Exercise details
Only the lines below, from the one with "index mcp: (355, 289)" through the one with "ring tip: (622, 248)", are to be written out, exactly.

Material shown
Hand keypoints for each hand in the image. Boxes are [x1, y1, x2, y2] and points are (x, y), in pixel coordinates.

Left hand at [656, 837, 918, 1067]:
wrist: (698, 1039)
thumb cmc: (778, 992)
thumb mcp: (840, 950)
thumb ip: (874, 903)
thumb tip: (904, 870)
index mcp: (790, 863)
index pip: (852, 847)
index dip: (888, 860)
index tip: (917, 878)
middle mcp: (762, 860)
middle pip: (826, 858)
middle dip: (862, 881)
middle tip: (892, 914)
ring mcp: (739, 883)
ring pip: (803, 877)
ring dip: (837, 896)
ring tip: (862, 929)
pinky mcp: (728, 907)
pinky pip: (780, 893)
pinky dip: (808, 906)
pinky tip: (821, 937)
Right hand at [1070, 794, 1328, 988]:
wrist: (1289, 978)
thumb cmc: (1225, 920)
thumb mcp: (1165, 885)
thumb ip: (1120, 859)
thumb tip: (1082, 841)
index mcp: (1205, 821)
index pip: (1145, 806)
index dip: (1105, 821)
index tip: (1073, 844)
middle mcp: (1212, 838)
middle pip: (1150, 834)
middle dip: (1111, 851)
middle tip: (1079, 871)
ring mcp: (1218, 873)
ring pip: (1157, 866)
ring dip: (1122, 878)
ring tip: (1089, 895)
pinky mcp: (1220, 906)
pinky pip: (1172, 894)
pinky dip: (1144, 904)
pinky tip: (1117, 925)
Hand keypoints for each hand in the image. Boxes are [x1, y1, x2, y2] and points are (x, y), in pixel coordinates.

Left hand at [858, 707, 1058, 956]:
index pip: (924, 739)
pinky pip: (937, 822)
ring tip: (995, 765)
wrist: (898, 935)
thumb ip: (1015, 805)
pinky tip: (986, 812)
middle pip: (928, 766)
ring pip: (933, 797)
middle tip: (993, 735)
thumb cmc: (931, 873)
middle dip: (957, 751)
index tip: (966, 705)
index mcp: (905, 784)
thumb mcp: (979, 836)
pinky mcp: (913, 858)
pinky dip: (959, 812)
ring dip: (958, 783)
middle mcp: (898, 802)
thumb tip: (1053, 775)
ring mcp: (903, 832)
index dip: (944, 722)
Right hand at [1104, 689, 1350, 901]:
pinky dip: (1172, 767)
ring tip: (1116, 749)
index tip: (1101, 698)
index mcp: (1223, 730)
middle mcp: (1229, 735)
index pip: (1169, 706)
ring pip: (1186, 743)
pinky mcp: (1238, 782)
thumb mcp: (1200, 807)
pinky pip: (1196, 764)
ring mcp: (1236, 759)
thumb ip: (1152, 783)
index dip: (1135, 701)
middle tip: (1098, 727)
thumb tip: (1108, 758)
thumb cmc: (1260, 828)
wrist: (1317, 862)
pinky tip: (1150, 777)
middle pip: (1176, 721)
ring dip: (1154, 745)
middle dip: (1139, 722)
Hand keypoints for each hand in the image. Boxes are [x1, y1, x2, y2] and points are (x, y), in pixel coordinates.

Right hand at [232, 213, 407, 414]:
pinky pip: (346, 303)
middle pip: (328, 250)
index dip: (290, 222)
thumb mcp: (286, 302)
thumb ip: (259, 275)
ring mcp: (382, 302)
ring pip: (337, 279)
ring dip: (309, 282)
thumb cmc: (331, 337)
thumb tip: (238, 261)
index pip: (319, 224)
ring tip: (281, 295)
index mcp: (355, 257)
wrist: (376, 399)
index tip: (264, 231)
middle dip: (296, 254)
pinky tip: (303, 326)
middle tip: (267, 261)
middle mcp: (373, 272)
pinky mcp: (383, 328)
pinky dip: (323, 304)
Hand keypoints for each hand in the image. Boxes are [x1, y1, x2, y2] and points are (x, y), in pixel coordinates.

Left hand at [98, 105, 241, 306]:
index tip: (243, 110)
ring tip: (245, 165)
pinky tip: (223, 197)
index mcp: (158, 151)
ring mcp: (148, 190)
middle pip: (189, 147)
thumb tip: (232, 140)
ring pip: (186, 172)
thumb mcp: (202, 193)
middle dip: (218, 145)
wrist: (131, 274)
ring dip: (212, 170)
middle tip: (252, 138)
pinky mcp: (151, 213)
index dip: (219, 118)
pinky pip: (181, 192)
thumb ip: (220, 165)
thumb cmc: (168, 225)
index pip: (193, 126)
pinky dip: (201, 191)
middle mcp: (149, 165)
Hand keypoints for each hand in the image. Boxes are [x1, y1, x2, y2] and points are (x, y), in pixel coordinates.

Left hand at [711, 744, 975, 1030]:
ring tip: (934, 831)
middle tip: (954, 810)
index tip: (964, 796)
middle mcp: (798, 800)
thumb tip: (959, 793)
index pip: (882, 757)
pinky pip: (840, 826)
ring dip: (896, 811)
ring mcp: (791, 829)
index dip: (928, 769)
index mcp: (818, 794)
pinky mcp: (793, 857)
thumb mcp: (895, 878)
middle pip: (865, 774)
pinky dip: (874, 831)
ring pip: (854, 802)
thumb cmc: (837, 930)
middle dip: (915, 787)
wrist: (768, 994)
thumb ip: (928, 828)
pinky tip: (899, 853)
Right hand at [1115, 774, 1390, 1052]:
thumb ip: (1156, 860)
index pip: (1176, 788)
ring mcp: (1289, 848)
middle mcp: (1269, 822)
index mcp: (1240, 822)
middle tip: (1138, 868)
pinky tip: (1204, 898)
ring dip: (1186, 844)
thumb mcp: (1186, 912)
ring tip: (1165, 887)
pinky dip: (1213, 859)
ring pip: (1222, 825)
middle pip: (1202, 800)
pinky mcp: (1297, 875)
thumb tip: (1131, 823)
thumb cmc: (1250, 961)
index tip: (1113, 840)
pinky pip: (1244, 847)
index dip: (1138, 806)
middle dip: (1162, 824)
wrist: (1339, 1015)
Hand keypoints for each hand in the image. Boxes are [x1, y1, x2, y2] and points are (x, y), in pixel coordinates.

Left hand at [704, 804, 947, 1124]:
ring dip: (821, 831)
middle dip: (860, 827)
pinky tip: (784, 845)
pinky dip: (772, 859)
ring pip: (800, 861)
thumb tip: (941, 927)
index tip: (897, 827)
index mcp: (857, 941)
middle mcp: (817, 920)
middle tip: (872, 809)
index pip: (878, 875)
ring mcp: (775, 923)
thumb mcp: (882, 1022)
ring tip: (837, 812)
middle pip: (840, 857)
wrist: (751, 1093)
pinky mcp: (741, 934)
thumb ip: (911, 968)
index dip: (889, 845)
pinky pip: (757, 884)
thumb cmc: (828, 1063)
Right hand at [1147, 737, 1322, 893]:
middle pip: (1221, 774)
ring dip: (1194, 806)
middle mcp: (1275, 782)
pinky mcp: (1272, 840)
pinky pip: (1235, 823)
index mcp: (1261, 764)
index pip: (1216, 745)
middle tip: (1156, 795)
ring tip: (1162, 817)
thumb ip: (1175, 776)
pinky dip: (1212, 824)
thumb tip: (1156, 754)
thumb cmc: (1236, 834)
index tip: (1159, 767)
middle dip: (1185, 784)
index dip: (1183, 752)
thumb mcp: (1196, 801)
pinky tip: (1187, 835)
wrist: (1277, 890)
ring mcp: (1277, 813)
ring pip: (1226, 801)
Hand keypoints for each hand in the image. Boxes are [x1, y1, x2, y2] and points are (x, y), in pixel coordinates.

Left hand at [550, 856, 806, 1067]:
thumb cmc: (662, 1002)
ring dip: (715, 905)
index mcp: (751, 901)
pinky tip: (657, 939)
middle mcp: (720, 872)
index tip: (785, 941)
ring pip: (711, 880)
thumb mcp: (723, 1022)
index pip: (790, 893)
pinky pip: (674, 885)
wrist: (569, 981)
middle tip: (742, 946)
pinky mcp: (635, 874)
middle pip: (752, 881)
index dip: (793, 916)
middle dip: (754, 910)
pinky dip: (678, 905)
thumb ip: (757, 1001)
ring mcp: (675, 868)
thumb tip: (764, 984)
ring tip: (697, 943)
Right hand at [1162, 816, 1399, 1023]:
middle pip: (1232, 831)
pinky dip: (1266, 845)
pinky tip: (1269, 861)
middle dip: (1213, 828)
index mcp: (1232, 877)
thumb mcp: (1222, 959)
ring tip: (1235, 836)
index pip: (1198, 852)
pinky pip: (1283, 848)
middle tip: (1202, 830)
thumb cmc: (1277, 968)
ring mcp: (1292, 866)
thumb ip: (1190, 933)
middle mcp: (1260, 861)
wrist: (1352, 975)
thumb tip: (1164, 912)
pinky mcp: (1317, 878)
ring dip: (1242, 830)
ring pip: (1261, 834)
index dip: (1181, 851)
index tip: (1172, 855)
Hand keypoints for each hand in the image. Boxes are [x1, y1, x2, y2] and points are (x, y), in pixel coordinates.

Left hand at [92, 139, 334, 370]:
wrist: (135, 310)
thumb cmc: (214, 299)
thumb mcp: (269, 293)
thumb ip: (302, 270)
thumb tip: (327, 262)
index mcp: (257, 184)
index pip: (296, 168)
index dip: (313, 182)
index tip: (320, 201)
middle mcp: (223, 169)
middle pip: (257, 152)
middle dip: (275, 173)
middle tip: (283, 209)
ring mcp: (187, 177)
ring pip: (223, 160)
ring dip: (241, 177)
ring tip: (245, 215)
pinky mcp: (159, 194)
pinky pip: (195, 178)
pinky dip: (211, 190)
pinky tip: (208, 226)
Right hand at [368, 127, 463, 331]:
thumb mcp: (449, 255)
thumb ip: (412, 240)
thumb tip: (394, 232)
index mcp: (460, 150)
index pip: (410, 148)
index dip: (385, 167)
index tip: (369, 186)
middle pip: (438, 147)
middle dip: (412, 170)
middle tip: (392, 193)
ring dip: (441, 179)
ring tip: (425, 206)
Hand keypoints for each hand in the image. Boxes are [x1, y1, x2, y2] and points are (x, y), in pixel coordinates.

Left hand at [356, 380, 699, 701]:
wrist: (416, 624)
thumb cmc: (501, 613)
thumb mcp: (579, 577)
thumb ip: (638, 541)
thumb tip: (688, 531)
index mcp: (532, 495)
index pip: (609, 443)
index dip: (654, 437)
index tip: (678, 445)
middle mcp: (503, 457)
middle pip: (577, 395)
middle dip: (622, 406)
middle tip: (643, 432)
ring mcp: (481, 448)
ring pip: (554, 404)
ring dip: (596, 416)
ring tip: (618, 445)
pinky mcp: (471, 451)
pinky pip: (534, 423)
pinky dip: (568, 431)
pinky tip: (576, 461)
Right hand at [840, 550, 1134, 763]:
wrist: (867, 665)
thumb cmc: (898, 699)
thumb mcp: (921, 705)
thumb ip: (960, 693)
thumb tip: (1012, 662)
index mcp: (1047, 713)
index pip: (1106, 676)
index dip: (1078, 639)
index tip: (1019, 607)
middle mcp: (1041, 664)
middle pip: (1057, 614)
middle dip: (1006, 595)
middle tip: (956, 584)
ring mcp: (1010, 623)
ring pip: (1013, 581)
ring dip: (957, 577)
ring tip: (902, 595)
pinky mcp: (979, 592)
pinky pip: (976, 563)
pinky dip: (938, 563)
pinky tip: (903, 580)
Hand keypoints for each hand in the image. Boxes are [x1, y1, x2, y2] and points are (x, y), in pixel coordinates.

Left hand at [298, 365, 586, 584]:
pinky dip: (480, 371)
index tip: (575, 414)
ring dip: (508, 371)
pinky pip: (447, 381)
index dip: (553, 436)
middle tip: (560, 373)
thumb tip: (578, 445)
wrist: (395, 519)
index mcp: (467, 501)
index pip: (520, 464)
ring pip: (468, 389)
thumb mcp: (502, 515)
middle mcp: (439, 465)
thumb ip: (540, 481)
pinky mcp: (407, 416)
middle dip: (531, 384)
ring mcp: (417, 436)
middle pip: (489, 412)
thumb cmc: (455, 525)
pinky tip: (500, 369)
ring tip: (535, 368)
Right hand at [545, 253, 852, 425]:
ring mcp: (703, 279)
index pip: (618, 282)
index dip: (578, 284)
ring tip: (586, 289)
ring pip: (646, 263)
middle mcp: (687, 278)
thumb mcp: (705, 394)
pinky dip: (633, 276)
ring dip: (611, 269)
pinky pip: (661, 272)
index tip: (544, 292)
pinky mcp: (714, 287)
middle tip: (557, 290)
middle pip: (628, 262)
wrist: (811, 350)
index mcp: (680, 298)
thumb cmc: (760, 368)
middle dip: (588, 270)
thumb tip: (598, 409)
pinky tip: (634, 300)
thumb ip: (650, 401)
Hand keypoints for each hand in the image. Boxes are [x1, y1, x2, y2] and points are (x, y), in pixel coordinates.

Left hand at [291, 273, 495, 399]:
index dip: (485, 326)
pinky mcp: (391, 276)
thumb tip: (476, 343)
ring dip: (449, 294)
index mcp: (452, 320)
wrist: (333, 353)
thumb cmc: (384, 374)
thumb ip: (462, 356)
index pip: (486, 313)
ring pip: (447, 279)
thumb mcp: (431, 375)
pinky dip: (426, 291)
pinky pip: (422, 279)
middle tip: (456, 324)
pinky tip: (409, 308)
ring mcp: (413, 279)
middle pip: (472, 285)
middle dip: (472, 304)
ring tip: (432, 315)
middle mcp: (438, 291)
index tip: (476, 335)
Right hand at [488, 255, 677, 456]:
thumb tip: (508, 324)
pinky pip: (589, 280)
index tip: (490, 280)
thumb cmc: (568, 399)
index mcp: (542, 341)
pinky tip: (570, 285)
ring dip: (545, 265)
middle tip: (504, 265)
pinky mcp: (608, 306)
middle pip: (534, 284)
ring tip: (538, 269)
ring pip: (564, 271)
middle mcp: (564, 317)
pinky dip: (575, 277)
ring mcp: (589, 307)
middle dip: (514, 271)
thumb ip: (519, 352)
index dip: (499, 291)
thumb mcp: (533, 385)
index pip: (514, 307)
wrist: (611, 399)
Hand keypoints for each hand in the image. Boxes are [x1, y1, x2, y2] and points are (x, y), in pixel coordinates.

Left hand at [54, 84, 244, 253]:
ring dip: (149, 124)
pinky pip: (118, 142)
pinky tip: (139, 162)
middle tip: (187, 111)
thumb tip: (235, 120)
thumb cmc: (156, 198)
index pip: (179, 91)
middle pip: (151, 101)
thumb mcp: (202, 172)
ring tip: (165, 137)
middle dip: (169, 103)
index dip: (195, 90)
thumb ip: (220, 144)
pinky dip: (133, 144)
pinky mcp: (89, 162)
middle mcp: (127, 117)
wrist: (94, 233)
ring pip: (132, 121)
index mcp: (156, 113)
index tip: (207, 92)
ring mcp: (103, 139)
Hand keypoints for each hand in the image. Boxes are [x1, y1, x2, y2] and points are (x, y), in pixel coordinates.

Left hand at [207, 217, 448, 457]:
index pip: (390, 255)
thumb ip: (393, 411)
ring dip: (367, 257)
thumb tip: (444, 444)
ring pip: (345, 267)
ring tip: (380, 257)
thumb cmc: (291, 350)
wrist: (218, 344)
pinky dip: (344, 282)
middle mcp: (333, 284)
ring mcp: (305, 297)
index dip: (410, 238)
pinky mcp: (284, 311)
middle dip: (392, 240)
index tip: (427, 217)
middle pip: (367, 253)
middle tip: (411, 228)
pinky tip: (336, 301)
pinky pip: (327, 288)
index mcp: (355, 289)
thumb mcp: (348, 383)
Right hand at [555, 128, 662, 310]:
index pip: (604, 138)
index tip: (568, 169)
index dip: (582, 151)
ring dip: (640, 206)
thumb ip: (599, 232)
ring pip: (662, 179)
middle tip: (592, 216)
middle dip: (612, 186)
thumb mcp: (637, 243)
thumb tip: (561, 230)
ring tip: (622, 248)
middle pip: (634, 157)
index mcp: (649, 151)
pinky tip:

Response
index mcp: (355, 289)
thumb mcp: (348, 383)
Right hand at [555, 128, 662, 310]:
index pip: (604, 138)
index tip: (568, 169)
index dip: (582, 151)
ring dip: (640, 206)
thumb ip: (599, 232)
ring pip: (662, 179)
middle tip: (592, 216)
middle dip: (612, 186)
thumb mcp: (637, 243)
thumb tip: (561, 230)
ring tip: (622, 248)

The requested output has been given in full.